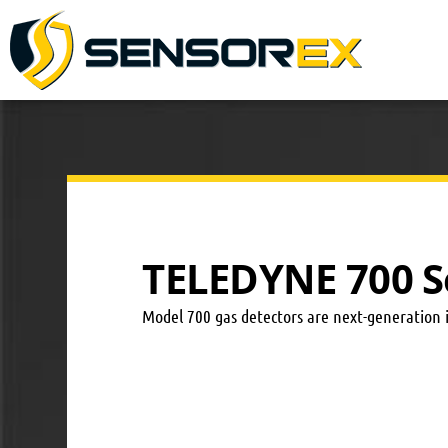
TELEDYNE 700 S
Model 700 gas detectors are next-generation 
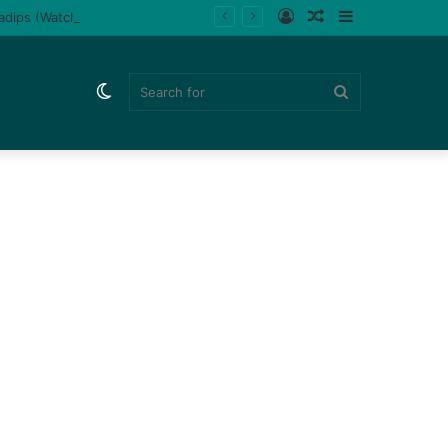
Log
Random
Sidebar
ladips (Watch)
In
Article
Switch
Search
skin
for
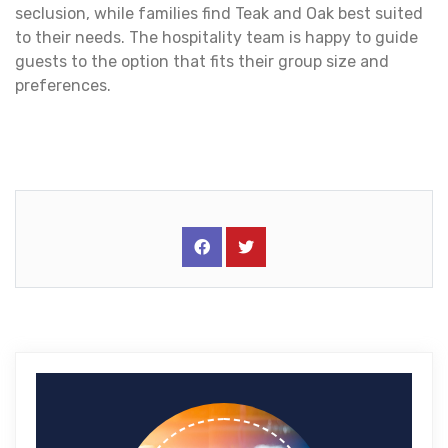
seclusion, while families find Teak and Oak best suited
to their needs. The hospitality team is happy to guide
guests to the option that fits their group size and
preferences.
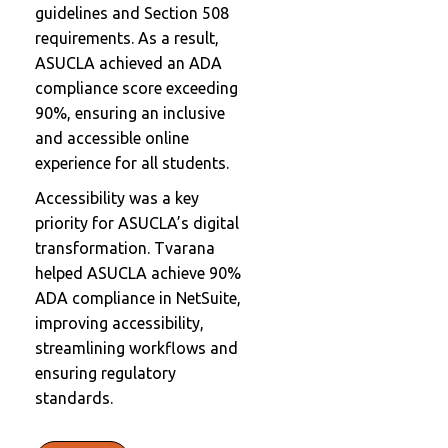
guidelines and Section 508
requirements. As a result,
ASUCLA achieved an ADA
compliance score exceeding
90%, ensuring an inclusive
and accessible online
experience for all students.
Accessibility was a key
priority for ASUCLA’s digital
transformation. Tvarana
helped ASUCLA achieve 90%
ADA compliance in NetSuite,
improving accessibility,
streamlining workflows and
ensuring regulatory
standards.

● DIRECTIONS
Retype the listing above exactly, pictures excluded.

● ANSWER SECTION
TELEDYNE 700 S
Model 700 gas detectors are next-generation 
Log
Random
Sidebar
ladips (Watch)
In
Article
Switch
Search
skin
for
seclusion, while families find Teak and Oak best suited
to their needs. The hospitality team is happy to guide
guests to the option that fits their group size and
preferences.
guidelines and Section 508
requirements. As a result,
ASUCLA achieved an ADA
compliance score exceeding
90%, ensuring an inclusive
and accessible online
experience for all students.
Accessibility was a key
priority for ASUCLA’s digital
transformation. Tvarana
helped ASUCLA achieve 90%
ADA compliance in NetSuite,
improving accessibility,
streamlining workflows and
ensuring regulatory
standards.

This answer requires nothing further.